Amazon’s infamous “HQ2” competition to choose a city for its second headquarters was the company’s most high-profile effort to seek out special treatment from governments, but its corporate offices, distribution centers, data centers, film productions, logistics facilities, Whole Foods supermarkets, and other operations in at least 37 states have received some form of government subsidy since 2000, according to data compiled by Good Jobs First.

This is where Jeff Bezos has a decision to make—and an opportunity to make a difference. Amazon is estimated to have received more than $11.6 billion in subsidies from state and local governments since 2000. While that’s a massive amount of money in some respects—it’s enough to fund the entire combined 2024 state budgets of South Dakota and Wyoming, for example, or as much as Americans spent on Halloween last year—it would be a rounding error for Amazon’s $637.95 billion in 2024 revenues.

Less than two percent of one year’s revenue growth spread thinly over two decades is clearly not going to do much to change mission-critical site selection decisions for Amazon, a famously data-driven company.

In fact, during its HQ2 process, Amazon demonstrated just how little subsidies influence its site selection decisions when it passed up billions of dollars more in subsidies from New Jersey and Maryland in favor of sites a few short miles away in New York City and Northern Virginia. Amazon reinforced that lesson when it gave up the New York City subsidies altogether rather than deal with the local and state politics that came along with them. Instead, the company spent more than a billion dollars of its own money to purchase and renovate the former Lord & Taylor flagship store on Manhattan’s Fifth Avenue to house its New York City operations.
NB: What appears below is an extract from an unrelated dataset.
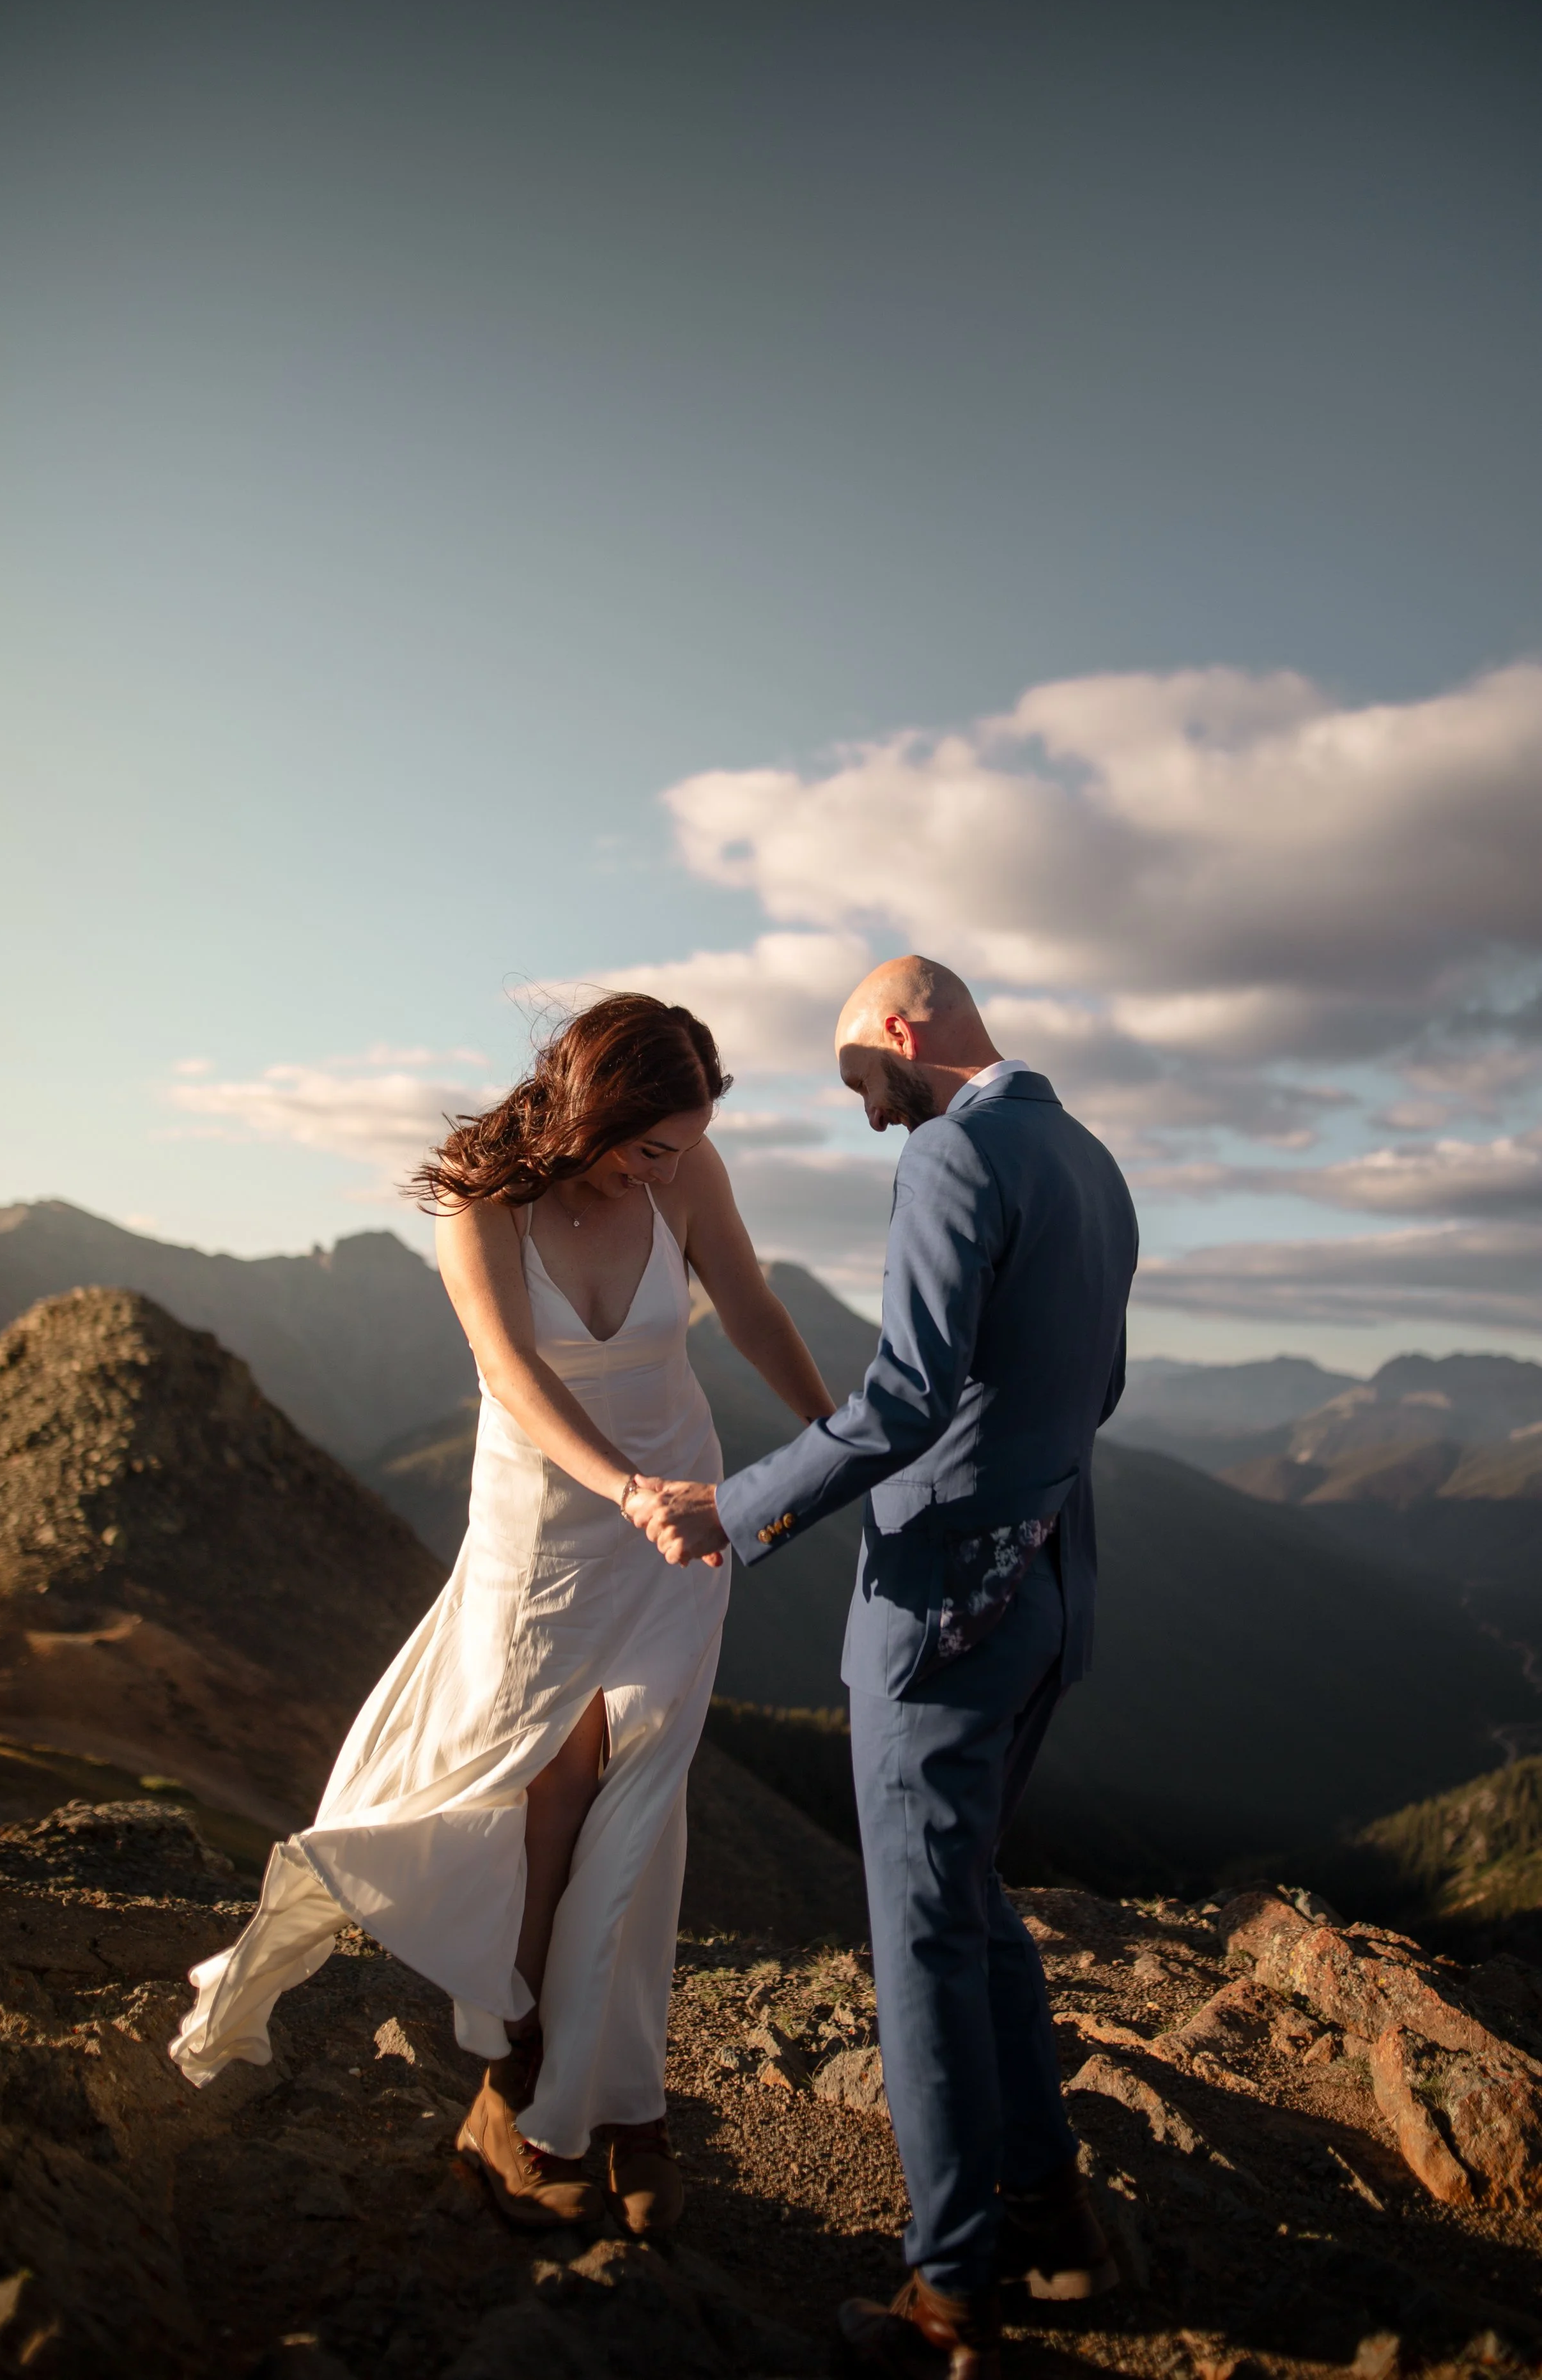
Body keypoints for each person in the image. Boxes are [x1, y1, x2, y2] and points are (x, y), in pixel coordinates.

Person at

Amazon can continue to be one of the most aggressive companies when it comes to the “corporate subsidies and special interest tax breaks” Bezos referenced. This will do little for Amazon’s corporate bottom line while creating political entanglements and giving bureaucrats additional leverage over its operations. Or, it can take the financially insignificant but operationally liberating decision to give up its pursuit of corporate welfare deals across the country, living up to its founder’s principles and setting a standard for others to follow.

Amazon’s renunciation of corporate welfare subsidies would be cheered across the political spectrum by everyone concerned about the toxic combination of big business and big government. It would also be the biggest and most high-profile demonstration of ‘corporate social responsibility’ in modern American history—and would hopefully encourage other companies to follow suit.

Dr. Martin Luther King, Jr. famously observed, “In this country, we all too often have socialism for the rich and rugged free market capitalism for the poor.” One of the world’s richest men has an opportunity to start changing that by living up to his free market principles.